Tax refund season is a big time for bankruptcy attorneys. Clients who have needed to file bankruptcy for a long time finally get the money they need to file. Suddenly clients who were on a $100 a month payment plan can pay in full and get their case filed.
Now that tax season is over clients are back to the reality that they need to save up for bankruptcy. Unfortunately there are few shortcuts to saving up for bankruptcy. The common ways clients save up are as follows:
- Gifts from family and friends. A well timed financial gift from family or friends can make the difference between filing this month and next year. Before your friends or family make this gift speak with a bankruptcy attorney. Large financial gifts within the past 6 months coupled with a certain level of income can disqualify you from chapter 7 bankruptcy. Talk to your lawyer.
- Reduce expenses. Some expenses can be safely reduced before you file bankruptcy. For instance, your bankruptcy attorney may tell you to stop making minimum credit card payments on cards that will get discharged in bankruptcy. Yes, you’ve been paying on those cards for a long time, but the minimum payment can be put to better uses. Again, talk with your bankruptcy lawyer about reducing your expenses before bankruptcy.

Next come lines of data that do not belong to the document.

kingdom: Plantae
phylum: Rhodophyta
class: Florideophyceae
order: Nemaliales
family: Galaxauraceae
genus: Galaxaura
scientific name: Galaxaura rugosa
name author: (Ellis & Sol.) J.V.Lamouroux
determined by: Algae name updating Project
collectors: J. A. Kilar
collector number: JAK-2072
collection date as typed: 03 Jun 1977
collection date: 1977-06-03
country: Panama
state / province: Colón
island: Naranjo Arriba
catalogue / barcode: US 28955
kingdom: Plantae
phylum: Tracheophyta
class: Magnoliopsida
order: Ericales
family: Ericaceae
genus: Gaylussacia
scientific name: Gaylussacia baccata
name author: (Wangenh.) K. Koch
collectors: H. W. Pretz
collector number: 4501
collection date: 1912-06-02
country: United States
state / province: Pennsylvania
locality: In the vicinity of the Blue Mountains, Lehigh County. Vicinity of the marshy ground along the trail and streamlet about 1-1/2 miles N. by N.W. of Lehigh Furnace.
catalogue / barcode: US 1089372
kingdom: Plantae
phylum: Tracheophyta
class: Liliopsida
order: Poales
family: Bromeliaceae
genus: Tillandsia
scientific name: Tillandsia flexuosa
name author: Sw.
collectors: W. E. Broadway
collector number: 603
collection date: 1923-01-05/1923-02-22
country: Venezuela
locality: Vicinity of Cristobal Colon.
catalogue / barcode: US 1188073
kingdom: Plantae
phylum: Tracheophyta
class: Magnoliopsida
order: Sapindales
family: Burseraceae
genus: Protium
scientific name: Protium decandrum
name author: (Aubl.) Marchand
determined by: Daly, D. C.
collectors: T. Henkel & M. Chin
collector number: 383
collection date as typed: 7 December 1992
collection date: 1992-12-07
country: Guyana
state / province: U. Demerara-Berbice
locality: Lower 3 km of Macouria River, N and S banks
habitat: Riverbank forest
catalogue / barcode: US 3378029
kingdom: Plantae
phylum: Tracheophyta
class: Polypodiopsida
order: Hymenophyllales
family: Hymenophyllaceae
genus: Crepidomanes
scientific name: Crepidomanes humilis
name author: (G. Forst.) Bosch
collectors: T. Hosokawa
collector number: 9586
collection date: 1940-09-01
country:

- Work more. This is easy to say but hard to do. Many clients work as hard as they can but can’t seem to save up. Some ways to increase income include a second job or a stay-at-home spouse picking up a part time job. Once more, an increase in your income 6 months before filing bankruptcy can disqualify you from chapter 7 bankruptcy. Ask your bankruptcy lawyer if a second job will jeopardize your bankruptcy.